- _TASK OBJECTIVE_: In the records below, please retype word for word every line from the one containing "For every layout element, output its label and" through the final one, both included, and nothing else.
################
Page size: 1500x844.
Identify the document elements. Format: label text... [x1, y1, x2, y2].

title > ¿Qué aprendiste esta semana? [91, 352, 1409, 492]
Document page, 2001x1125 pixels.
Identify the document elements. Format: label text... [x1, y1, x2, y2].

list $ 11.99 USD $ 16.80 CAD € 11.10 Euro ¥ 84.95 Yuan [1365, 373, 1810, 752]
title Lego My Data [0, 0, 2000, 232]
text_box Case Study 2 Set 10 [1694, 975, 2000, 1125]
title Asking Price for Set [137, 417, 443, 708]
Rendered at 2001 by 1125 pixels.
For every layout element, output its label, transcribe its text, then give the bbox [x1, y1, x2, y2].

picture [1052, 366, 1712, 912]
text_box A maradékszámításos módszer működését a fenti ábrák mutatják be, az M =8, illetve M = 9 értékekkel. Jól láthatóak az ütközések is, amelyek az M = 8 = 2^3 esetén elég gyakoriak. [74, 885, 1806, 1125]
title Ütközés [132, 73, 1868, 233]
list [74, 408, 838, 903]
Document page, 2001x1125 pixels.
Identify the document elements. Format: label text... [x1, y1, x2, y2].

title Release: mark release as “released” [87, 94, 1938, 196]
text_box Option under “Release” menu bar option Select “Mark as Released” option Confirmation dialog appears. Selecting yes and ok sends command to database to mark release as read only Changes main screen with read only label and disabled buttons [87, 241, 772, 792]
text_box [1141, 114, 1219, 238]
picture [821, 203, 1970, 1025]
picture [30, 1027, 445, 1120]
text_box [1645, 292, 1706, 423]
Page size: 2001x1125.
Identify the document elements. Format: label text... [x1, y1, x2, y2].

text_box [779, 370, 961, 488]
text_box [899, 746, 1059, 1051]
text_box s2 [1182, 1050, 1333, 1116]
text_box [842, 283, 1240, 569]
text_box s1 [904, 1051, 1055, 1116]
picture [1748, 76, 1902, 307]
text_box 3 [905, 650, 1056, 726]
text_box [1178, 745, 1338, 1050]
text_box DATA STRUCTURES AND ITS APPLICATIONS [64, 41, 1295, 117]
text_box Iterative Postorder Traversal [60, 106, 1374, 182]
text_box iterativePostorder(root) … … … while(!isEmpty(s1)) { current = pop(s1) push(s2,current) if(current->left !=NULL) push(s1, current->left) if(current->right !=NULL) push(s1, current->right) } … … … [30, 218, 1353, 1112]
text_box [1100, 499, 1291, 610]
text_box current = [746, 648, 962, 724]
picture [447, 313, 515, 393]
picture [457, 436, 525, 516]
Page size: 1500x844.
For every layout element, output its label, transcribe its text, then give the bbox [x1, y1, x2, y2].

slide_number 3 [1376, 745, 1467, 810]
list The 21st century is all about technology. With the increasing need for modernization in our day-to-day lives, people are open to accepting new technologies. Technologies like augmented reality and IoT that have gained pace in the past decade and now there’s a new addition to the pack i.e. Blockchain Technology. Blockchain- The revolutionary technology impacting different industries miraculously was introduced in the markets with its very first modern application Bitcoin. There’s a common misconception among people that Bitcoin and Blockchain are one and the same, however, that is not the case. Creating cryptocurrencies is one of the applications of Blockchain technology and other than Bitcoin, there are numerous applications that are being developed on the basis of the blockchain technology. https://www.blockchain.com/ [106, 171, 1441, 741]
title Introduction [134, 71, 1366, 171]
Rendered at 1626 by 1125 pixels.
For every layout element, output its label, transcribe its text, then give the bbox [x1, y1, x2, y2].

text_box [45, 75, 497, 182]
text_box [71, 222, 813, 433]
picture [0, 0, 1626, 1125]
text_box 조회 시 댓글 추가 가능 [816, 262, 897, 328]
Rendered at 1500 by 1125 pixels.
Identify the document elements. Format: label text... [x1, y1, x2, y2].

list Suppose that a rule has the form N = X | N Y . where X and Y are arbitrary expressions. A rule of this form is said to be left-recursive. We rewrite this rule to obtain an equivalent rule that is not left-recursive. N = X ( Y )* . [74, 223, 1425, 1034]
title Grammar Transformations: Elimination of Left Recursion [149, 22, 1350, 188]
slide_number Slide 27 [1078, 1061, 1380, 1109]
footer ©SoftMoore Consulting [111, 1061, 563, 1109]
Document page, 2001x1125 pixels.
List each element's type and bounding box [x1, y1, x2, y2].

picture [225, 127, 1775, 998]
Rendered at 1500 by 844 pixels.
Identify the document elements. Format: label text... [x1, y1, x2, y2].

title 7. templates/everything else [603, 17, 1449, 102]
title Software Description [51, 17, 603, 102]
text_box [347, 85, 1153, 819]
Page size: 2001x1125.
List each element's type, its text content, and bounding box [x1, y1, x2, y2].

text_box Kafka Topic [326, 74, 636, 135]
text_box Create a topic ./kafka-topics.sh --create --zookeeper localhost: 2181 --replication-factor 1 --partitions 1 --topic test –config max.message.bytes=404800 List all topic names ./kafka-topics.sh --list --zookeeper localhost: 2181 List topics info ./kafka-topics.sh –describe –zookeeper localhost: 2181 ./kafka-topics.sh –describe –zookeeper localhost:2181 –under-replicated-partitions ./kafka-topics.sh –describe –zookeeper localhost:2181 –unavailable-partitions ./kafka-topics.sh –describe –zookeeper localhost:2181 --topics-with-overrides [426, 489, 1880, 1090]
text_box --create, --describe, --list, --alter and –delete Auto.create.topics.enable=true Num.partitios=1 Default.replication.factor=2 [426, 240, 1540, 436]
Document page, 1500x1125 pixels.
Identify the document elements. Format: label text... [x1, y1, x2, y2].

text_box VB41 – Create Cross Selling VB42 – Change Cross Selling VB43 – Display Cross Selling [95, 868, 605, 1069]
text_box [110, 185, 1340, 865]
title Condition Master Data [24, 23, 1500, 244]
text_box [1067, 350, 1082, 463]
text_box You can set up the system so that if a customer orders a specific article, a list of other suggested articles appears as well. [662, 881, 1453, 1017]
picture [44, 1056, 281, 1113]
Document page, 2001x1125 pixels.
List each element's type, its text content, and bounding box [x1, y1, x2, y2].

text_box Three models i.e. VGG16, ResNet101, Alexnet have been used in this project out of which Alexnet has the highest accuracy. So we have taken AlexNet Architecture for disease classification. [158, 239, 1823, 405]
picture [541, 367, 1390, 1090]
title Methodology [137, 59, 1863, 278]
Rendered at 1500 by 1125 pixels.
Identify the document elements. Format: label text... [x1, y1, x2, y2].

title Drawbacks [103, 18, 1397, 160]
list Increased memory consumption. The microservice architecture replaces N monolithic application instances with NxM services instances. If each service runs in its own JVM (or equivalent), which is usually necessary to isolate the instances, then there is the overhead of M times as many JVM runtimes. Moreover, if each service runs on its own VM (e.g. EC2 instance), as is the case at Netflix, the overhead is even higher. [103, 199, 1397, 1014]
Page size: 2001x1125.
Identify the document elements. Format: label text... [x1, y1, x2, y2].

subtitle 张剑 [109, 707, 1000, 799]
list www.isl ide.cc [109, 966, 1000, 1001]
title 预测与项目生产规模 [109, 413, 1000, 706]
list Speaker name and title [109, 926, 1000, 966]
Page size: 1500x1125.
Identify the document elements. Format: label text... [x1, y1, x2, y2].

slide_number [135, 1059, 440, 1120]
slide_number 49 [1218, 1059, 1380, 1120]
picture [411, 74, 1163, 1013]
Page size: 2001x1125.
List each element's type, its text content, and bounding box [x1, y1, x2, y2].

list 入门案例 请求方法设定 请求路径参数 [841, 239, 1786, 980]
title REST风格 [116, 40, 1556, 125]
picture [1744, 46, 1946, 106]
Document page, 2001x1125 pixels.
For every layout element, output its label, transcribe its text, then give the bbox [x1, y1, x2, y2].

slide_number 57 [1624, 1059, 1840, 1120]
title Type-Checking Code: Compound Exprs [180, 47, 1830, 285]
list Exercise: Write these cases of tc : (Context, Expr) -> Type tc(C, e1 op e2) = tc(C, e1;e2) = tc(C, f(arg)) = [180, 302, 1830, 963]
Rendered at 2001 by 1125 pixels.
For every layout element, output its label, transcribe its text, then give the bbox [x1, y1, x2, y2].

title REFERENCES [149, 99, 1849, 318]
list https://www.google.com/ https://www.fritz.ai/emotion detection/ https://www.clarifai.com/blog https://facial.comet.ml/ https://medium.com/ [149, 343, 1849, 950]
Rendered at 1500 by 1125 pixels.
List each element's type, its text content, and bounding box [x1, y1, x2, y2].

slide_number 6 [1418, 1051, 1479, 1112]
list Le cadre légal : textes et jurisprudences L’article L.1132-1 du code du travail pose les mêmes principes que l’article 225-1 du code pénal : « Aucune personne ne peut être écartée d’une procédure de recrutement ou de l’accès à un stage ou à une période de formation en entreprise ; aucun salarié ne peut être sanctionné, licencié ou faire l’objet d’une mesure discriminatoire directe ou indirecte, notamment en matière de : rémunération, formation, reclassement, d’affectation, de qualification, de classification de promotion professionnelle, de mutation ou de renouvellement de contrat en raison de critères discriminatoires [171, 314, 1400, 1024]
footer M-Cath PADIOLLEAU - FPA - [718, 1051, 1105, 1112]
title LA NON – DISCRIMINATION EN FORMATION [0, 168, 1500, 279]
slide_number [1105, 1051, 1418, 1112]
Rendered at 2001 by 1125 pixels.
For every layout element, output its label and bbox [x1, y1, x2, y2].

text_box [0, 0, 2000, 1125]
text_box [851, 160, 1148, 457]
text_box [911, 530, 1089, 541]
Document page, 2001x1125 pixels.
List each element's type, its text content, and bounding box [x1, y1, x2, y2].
################
- _RESPONSE FOR THIS EXERCISE_:
For every layout element, output its label and bbox [x1, y1, x2, y2].

text_box [0, 0, 2000, 1125]
text_box [851, 160, 1148, 457]
text_box [911, 530, 1089, 541]
Document page, 2001x1125 pixels.
List each element's type, its text content, and bounding box [x1, y1, x2, y2].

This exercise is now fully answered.